=== EXERCISE PASSAGE ===

Indeed, which does not require meat. Meat is optional.

MrFalconfly said:
2) A model to how one ought to live? No! At the most it's a model of how things work. And again. As long as the animals don't suffer, there's no amorality.
It's a model for how things work, that's what I said-- but there's no compulsion for us to act according to that model. It's descriptive, not prescriptive.

MrFalconfly said:
3) As for getting a more efficient method of producing protein (your cost benefit analysis), one would have to use aquaculture. Herbivorous fish convert biomatter (read: plants) into animal protein more efficiently.

As for the benefits of a proteinrich diet.

Brain growth.

The reason Homo Sapiens Sapiens has such a large brain compared to its body, compared with the rest of the primates is because of the addition of meat to its diet.

=== RECORD SET ===

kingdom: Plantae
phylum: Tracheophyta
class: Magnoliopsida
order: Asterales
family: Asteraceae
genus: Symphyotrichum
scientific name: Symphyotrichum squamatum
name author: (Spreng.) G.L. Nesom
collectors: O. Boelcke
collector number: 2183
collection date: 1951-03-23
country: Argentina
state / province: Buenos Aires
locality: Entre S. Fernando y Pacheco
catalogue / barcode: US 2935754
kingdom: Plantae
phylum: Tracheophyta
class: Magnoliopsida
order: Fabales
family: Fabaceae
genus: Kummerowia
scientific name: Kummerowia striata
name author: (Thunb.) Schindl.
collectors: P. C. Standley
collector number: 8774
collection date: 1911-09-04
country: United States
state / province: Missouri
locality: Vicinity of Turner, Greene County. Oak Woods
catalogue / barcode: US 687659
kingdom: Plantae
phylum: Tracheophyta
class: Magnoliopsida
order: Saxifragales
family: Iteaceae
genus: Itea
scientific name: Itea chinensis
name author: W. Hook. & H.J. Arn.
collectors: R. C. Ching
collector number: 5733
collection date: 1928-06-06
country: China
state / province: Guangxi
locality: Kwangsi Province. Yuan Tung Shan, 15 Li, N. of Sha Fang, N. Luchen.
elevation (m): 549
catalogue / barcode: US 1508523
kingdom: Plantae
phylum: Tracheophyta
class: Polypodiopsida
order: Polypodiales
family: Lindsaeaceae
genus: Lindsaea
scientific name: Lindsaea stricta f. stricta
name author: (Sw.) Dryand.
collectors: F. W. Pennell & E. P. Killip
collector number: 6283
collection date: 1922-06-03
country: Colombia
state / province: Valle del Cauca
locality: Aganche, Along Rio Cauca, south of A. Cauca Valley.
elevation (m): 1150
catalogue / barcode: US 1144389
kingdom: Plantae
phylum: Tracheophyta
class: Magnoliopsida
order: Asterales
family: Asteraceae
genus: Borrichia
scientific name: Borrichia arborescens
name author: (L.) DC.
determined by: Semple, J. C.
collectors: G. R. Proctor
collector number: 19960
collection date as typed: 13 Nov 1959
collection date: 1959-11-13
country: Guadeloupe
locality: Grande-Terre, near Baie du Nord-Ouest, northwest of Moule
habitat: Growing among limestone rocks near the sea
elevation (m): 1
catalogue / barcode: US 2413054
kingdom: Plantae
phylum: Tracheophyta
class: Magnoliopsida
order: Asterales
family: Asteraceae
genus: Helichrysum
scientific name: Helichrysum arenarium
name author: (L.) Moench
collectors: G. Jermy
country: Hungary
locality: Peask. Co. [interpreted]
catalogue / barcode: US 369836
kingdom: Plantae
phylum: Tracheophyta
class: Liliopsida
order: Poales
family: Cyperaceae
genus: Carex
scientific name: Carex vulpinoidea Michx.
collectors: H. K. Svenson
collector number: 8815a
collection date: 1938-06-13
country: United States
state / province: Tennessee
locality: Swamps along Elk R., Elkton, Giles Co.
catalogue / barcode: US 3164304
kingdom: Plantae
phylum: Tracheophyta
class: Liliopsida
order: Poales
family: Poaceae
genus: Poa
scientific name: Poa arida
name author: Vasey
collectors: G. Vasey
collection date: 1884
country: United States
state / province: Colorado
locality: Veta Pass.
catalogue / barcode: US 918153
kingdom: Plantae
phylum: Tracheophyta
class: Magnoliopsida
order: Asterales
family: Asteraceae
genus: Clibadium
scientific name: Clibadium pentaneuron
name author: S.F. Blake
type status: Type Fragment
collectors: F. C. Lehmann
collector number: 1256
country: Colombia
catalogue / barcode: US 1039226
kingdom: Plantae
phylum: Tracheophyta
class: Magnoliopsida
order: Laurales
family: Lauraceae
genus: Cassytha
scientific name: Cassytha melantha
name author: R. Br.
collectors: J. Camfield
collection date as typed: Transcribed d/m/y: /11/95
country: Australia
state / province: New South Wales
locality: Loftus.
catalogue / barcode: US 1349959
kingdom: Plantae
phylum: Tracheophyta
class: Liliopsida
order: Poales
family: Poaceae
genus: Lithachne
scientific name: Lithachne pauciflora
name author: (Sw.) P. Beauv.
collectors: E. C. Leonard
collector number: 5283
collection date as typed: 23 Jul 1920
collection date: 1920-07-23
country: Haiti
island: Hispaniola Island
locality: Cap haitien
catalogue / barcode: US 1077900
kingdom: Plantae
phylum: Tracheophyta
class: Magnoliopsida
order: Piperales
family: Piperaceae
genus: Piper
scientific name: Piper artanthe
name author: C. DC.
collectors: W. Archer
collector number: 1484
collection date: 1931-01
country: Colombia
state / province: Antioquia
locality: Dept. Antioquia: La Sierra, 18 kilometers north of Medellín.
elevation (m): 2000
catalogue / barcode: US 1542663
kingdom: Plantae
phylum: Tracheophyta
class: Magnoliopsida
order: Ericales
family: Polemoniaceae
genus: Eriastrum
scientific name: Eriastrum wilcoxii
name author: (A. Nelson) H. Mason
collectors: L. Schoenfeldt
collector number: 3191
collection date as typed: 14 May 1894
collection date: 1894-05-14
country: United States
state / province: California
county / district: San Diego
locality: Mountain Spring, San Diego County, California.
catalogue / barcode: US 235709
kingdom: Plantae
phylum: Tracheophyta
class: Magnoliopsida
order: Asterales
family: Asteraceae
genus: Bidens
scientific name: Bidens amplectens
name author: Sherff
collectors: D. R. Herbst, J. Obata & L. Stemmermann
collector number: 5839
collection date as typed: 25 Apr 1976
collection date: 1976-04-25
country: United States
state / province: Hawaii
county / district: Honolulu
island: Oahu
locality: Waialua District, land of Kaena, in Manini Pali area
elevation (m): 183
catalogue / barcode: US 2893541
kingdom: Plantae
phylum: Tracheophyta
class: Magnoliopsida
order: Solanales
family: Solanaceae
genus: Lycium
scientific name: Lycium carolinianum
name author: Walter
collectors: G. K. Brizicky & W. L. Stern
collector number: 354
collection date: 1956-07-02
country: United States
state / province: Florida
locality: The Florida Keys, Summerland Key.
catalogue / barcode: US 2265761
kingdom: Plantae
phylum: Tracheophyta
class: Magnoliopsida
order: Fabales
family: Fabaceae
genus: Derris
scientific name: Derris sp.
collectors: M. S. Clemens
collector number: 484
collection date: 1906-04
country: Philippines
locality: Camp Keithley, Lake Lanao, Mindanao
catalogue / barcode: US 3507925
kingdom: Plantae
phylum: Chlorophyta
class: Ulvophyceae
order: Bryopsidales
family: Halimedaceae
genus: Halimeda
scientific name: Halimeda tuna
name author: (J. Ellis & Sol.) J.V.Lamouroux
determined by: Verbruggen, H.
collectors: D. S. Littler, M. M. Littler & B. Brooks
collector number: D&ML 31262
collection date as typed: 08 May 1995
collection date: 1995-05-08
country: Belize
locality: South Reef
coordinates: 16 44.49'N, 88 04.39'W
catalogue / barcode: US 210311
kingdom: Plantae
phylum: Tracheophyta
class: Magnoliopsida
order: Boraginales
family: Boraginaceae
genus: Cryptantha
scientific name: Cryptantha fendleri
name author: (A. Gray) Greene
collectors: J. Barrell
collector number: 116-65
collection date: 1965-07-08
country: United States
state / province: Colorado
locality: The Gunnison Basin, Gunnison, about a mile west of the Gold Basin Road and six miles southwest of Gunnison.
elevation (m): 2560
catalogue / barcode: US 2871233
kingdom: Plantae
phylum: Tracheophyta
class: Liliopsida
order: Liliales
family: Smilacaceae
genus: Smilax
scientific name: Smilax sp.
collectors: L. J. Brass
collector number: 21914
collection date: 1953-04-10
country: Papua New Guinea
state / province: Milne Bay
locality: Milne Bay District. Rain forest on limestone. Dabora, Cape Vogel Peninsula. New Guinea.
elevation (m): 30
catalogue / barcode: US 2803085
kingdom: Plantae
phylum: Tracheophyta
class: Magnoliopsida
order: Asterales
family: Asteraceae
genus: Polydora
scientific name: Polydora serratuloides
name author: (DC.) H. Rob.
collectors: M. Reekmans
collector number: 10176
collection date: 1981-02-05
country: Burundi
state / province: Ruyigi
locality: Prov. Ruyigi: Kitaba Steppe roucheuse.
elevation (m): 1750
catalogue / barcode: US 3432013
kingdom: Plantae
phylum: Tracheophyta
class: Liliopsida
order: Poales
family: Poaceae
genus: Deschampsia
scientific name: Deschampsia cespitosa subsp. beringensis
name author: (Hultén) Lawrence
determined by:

===

WORK TASK 1:
Answer these questions from the discussion about eating meat:
(a) In the reply about the model, does the writer call it descriptive or prescriptive?
(b) What method does MrFalconfly say would be needed to produce protein more efficiently?
(c) What reason is given for Homo Sapiens Sapiens having such a large brain compared to its body?
WORK TASK 2: Go on with the discussion about eating meat, starting right after its last sentence.
You won't need the items for any of this.

ANSWER BOX 1:
(a) Descriptive, not prescriptive.
(b) Aquaculture.
(c) The addition of meat to its diet.

ANSWER BOX 2:
Well, partially. Today, any missing proteins can be substituted into the diet in other forms, with a little simple diet-planning. You'll not find any evidence that modern meat-eating humans see better brain growth or higher intelligence than modern vegetarians.

MrFalconfly said:
As for my aggressive tone.

You'll have to excuse me, but the suffering of animals is a sore point for me, and being accused of being the instigator of animal-suffering half a planet away just grinds my gears.
I never accused you of that. I do not believe you're responsible for it at all. We're discussing principle, that's all.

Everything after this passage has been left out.